HumanOmni: A Large Vision-Speech Language Model for Human-Centric Video Understanding
This work addresses the need for effective multimodal AI in human-centric applications, representing an incremental improvement by specializing existing omni-model architectures for this domain.
The paper tackled the problem of multimodal understanding in human-centric scenes by developing HumanOmni, a large vision-speech language model, which achieved advanced capabilities in tasks like emotion recognition and action understanding through a dataset of over 2.4 million video clips and 14 million instructions.

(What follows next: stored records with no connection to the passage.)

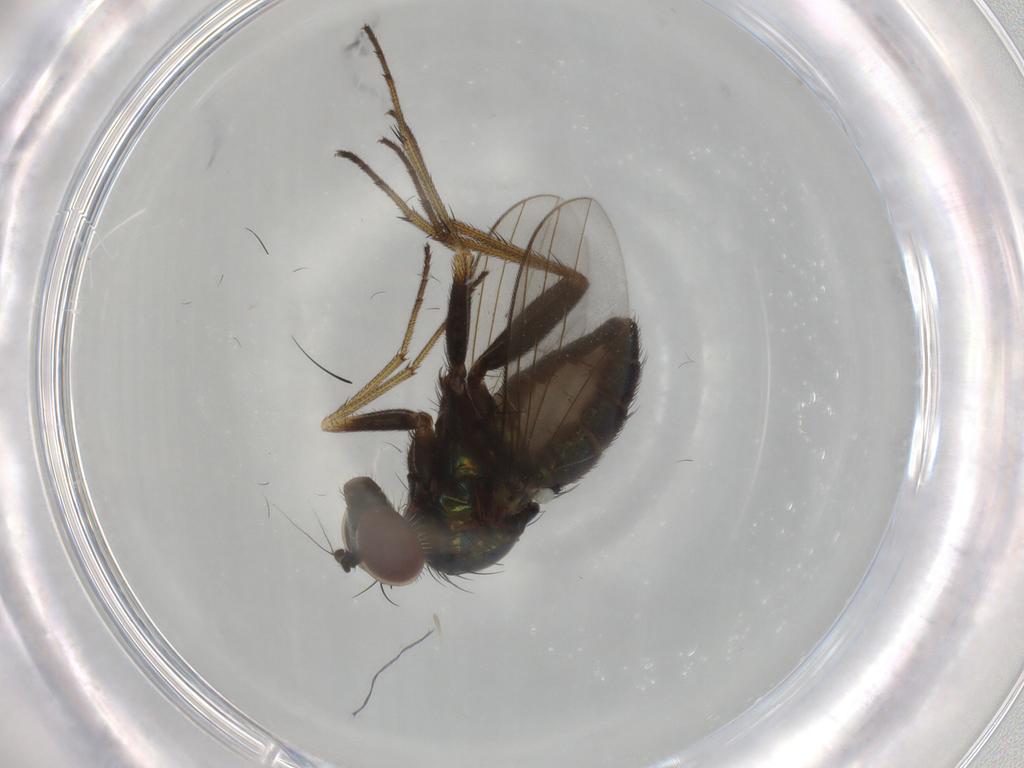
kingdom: Animalia
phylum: Arthropoda
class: Insecta
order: Diptera
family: Dolichopodidae
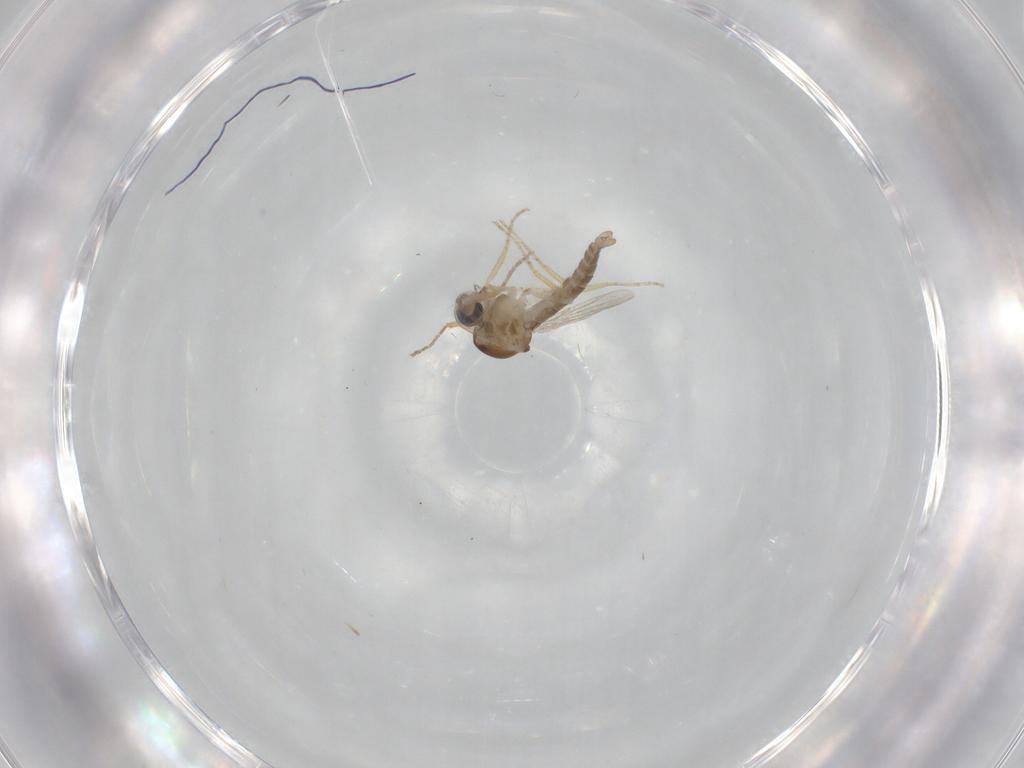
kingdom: Animalia
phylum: Arthropoda
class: Insecta
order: Diptera
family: Ceratopogonidae
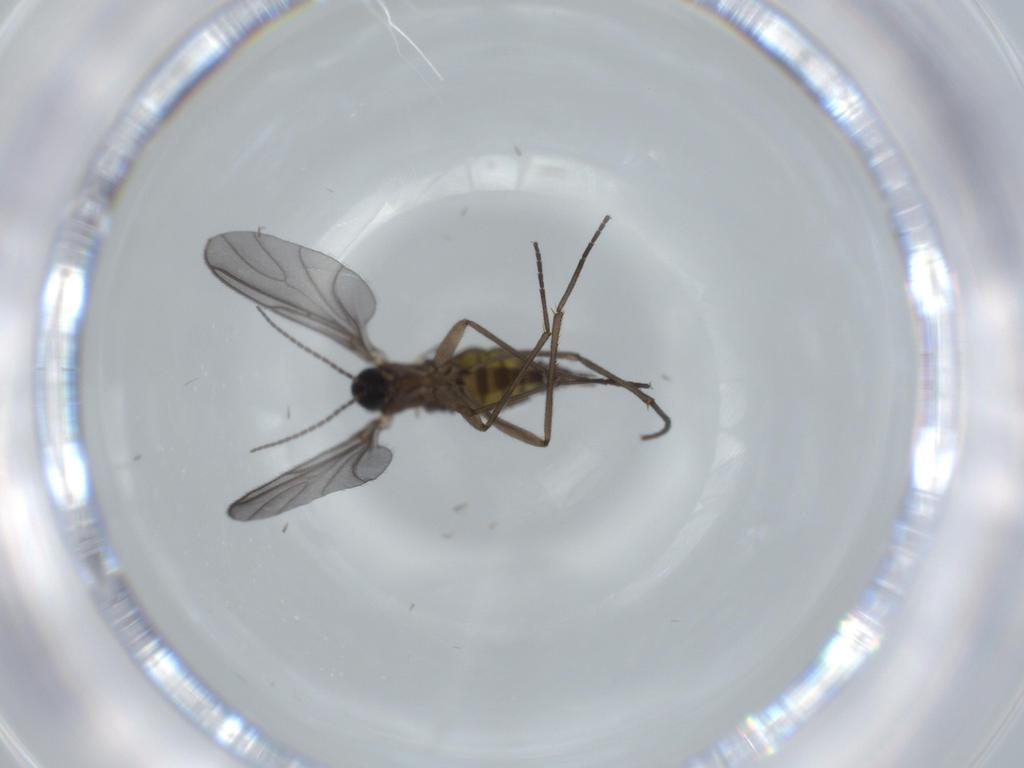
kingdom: Animalia
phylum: Arthropoda
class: Insecta
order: Diptera
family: Sciaridae
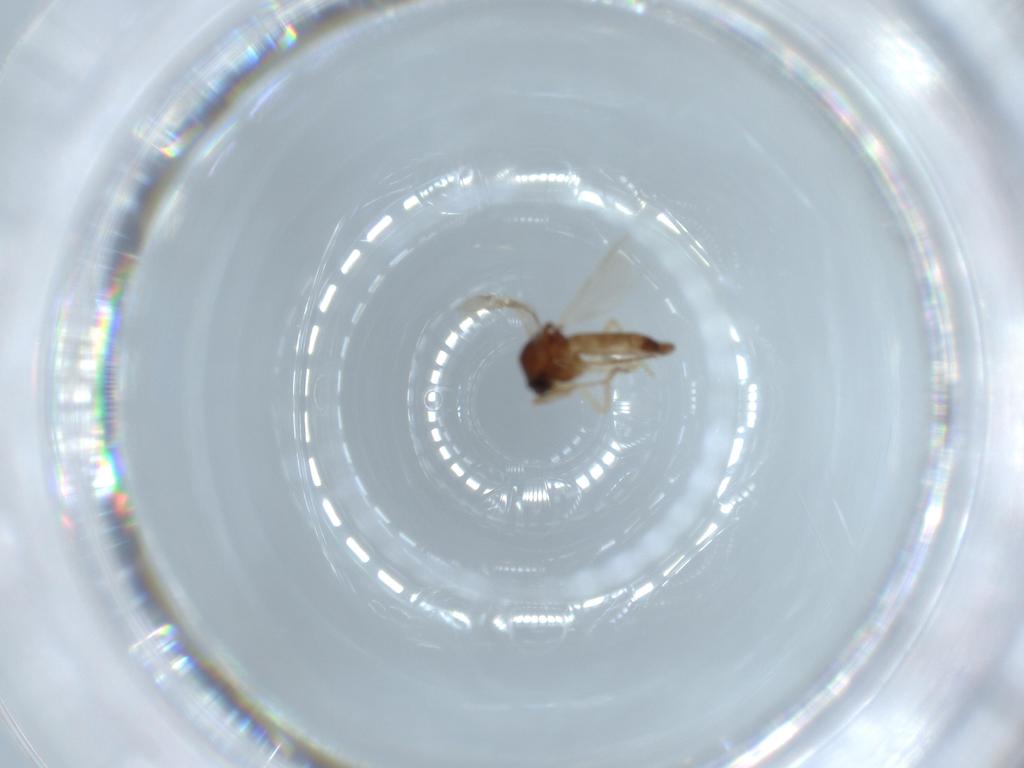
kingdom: Animalia
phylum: Arthropoda
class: Insecta
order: Diptera
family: Ceratopogonidae
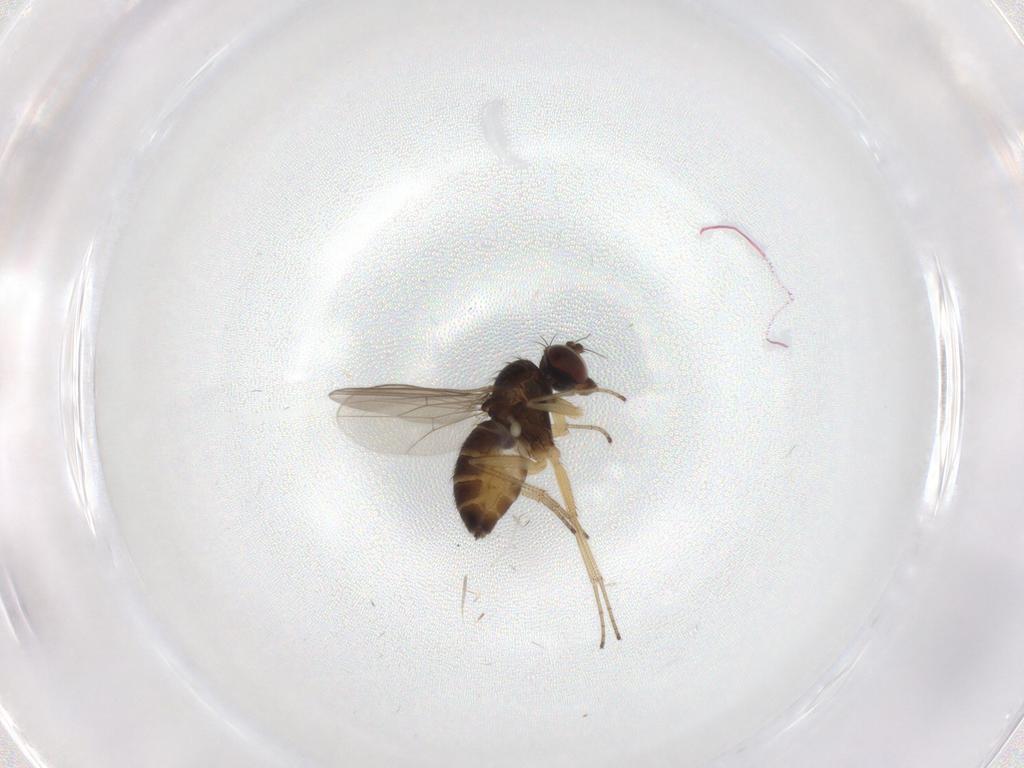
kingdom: Animalia
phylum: Arthropoda
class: Insecta
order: Diptera
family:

In human-centric scenes, the ability to simultaneously understand visual and auditory information is crucial. While recent omni models can process multiple modalities, they generally lack effectiveness in human-centric scenes due to the absence of large-scale, specialized datasets and non-targeted architectures. In this work, we developed HumanOmni, the industry's first human-centric Omni-multimodal large language model. We constructed a dataset containing over 2.4 million human-centric video clips with detailed captions and more than 14 million instructions, facilitating the understanding of diverse human-centric scenes. HumanOmni includes three specialized branches for understanding different types of scenes. It adaptively fuses features from these branches based on user instructions, significantly enhancing visual understanding in scenes centered around individuals. Moreover, HumanOmni integrates audio features to ensure a comprehensive understanding of environments and individuals. Our experiments validate HumanOmni's advanced capabilities in handling human-centric scenes across a variety of tasks, including emotion recognition, facial expression description, and action understanding. Our model will be open-sourced to facilitate further development and collaboration within both academia and industry.